So as you can imagine, plenty of vinyl was manufactured to meet that demand then, and it was a common album you could find in Tokyo crates. I can attest to this because I have a local record shop whose owner makes monthly trips to Japan and brings back heavy shipments of Japanese pressings. There was almost always a copy of
Variety with every shipment, and every copy never hit the US$20 mark.

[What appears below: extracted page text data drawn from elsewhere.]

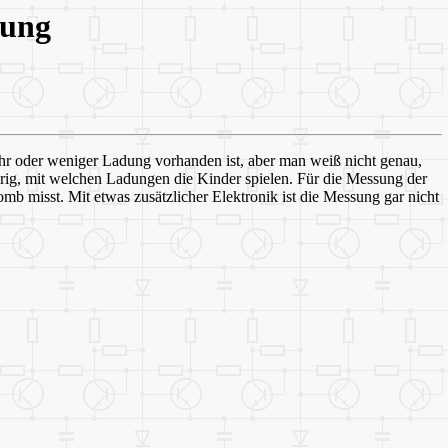
dung
hr oder weniger Ladung vorhanden ist, aber man weiß nicht genau,
ierig, mit welchen Ladungen die Kinder spielen. Für die Messung der
b misst. Mit etwas zusätzlicher Elektronik ist die Messung gar nicht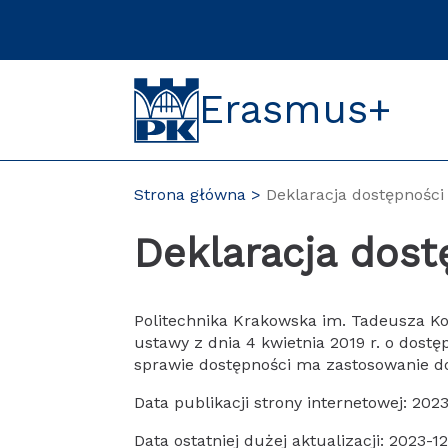
Przejdź
do
treści
Erasmus+
Strona główna
Deklaracja dostępności
Deklaracja dost
Politechnika Krakowska im. Tadeusza Ko
ustawy z dnia 4 kwietnia 2019 r. o dost
sprawie dostępności ma zastosowanie do
Data publikacji strony internetowej:
2023
Data ostatniej dużej aktualizacji:
2023-12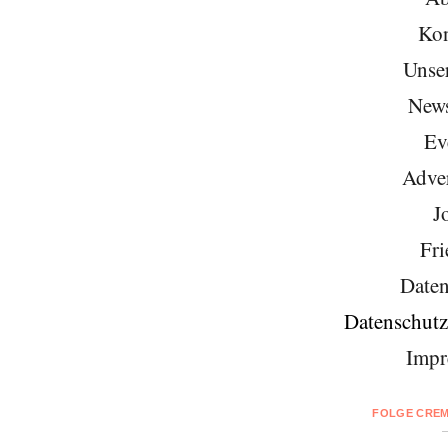
Kon
Unse
News
Ev
Adver
J
Fri
Daten
Datenschutz
Impr
FOLGE CREM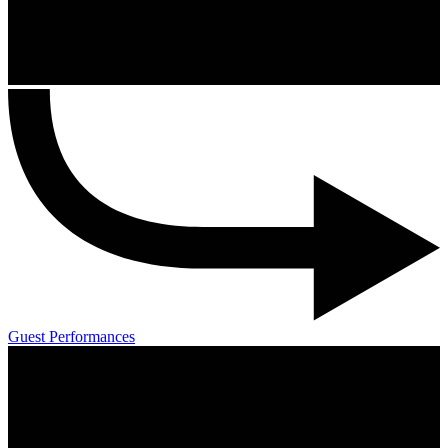
Guest Performances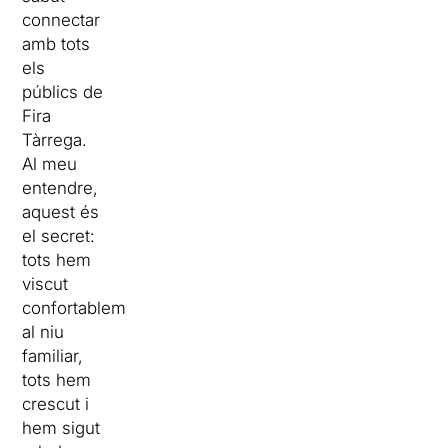
connectar
amb tots
els
públics de
Fira
Tàrrega.
Al meu
entendre,
aquest és
el secret:
tots hem
viscut
confortablement
al niu
familiar,
tots hem
crescut i
hem sigut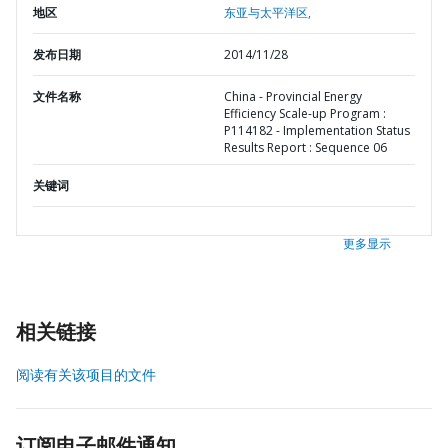
地区
东亚与太平洋区,
发布日期
2014/11/28
文件名称
China - Provincial Energy
Efficiency Scale-up Program :
P114182 - Implementation Status
Results Report : Sequence 06
关键词
更多显示
相关链接
阅读有关该项目的文件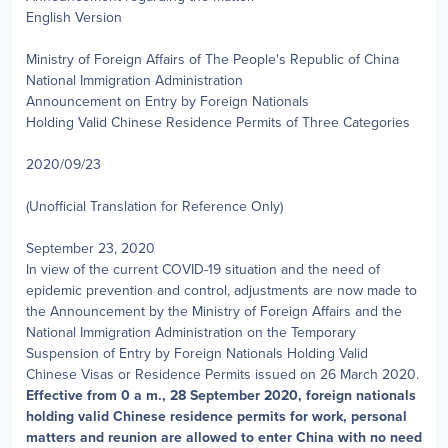
English Version
Ministry of Foreign Affairs of The People's Republic of China
National Immigration Administration
Announcement on Entry by Foreign Nationals
Holding Valid Chinese Residence Permits of Three Categories
2020/09/23
(Unofficial Translation for Reference Only)
September 23, 2020
In view of the current COVID-19 situation and the need of
epidemic prevention and control, adjustments are now made to
the Announcement by the Ministry of Foreign Affairs and the
National Immigration Administration on the Temporary
Suspension of Entry by Foreign Nationals Holding Valid
Chinese Visas or Residence Permits issued on 26 March 2020.
Effective from 0 a m., 28 September 2020, foreign nationals
holding valid Chinese residence permits for work, personal
matters and reunion are allowed to enter China with no need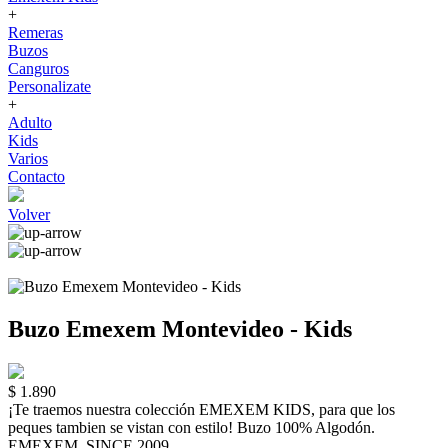
+
Remeras
Buzos
Canguros
Personalizate
+
Adulto
Kids
Varios
Contacto
Volver
Buzo Emexem Montevideo - Kids
$ 1.890
¡Te traemos nuestra colección EMEXEM KIDS, para que los
peques tambien se vistan con estilo! Buzo 100% Algodón.
EMEXEM. SINCE 2009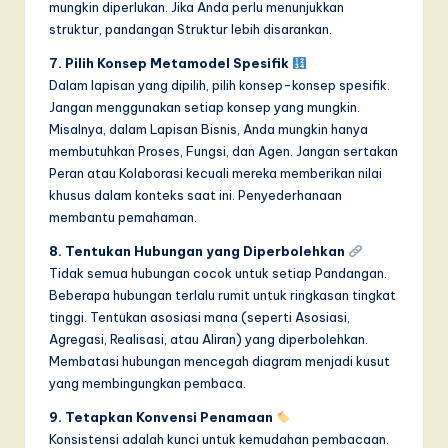
mungkin diperlukan. Jika Anda perlu menunjukkan
struktur, pandangan Struktur lebih disarankan.
7. Pilih Konsep Metamodel Spesifik
Dalam lapisan yang dipilih, pilih konsep-konsep spesifik.
Jangan menggunakan setiap konsep yang mungkin.
Misalnya, dalam Lapisan Bisnis, Anda mungkin hanya
membutuhkan Proses, Fungsi, dan Agen. Jangan sertakan
Peran atau Kolaborasi kecuali mereka memberikan nilai
khusus dalam konteks saat ini. Penyederhanaan
membantu pemahaman.
8. Tentukan Hubungan yang Diperbolehkan
Tidak semua hubungan cocok untuk setiap Pandangan.
Beberapa hubungan terlalu rumit untuk ringkasan tingkat
tinggi. Tentukan asosiasi mana (seperti Asosiasi,
Agregasi, Realisasi, atau Aliran) yang diperbolehkan.
Membatasi hubungan mencegah diagram menjadi kusut
yang membingungkan pembaca.
9. Tetapkan Konvensi Penamaan
Konsistensi adalah kunci untuk kemudahan pembacaan.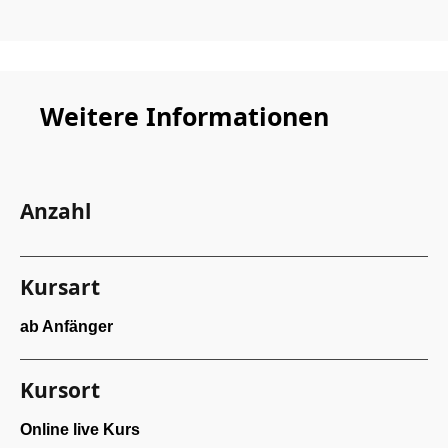
Weitere Informationen
Anzahl
Kursart
ab Anfänger
Kursort
Online live Kurs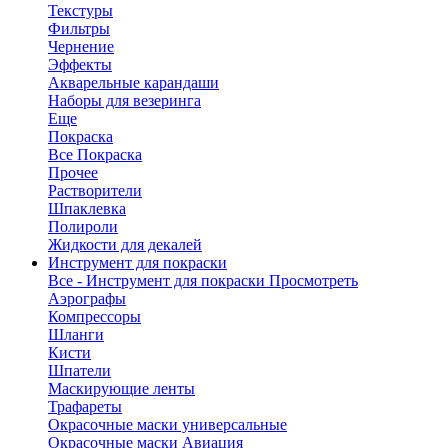
Текстуры
Фильтры
Чернение
Эффекты
Акварельные карандаши
Наборы для везеринга
Еще
Покраска
Все Покраска
Прочее
Растворители
Шпаклевка
Полироли
Жидкости для декалей
Инструмент для покраски
Все - Инструмент для покраски
Просмотреть
Аэрографы
Компрессоры
Шланги
Кисти
Шпатели
Маскирующие ленты
Трафареты
Окрасочные маски универсальные
Окрасочные маски Авиация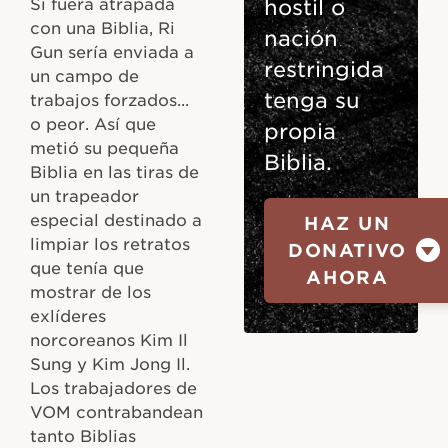
Si fuera atrapada
hostil o
con una Biblia, Ri
nación
Gun sería enviada a
restringida
un campo de
tenga su
trabajos forzados...
o peor. Así que
propia
metió su pequeña
Biblia.
Biblia en las tiras de
un trapeador
especial destinado a
HAZ UN
limpiar los retratos
DONATIVO
que tenía que
AHORA
mostrar de los
exlíderes
norcoreanos Kim Il
Sung y Kim Jong Il.
Los trabajadores de
VOM contrabandean
tanto Biblias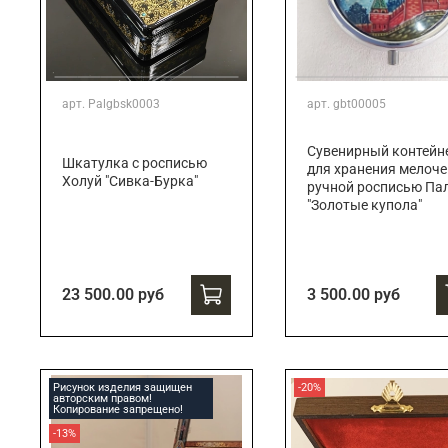
арт.
Palgbsk0003
арт.
gbt00005
Сувенирный контейн
Шкатулка с росписью
для хранения мелоче
Холуй "Сивка-Бурка"
ручной росписью Па
"Золотые купола"
23 500.00 руб
3 500.00 руб
Рисунок изделия защищен
-20%
авторским правом!
Копирование запрещено!
-13%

This continued well into city pop's popularity online, at least amongst vaporwave/future funk communities. I never got one because the rest of the album simply doesn't hold up next to it. Nothing else sounds like 'Plastic Love', and not just in quality. There are a lot of soul ballads, 60s pop and a little bit of rock'n'roll, but most of them are slower in tempo and without the studio-pristine funk that characterizes what people love about city pop in the first place. It could be one of the reasons why collectors were paying much more for the 'Plastic Love' single than
Variety, going up to over US$200, years before 'Plastic Love' got this kind of attention.
I can't pinpoint exactly when prices started to shoot, but it seemed like when sites like Vice wrote about it that interest grew — along with increasing exposure of the original YouTube upload — and subsequently even local shops were marking it up above US$70, which was insane. It encouraged a lot of grimy behaviour around me when it came to that record which, again, had been
very cheap and common barely a year before. I get the economics of scarcity, but this one completely rubbed me off the wrong way.
TL;DR - if you want a copy of
Variety, there are probably still cheap copies lying around in Japan, but it's really not that great of an album anyway. There are far better city pop albums worth your time.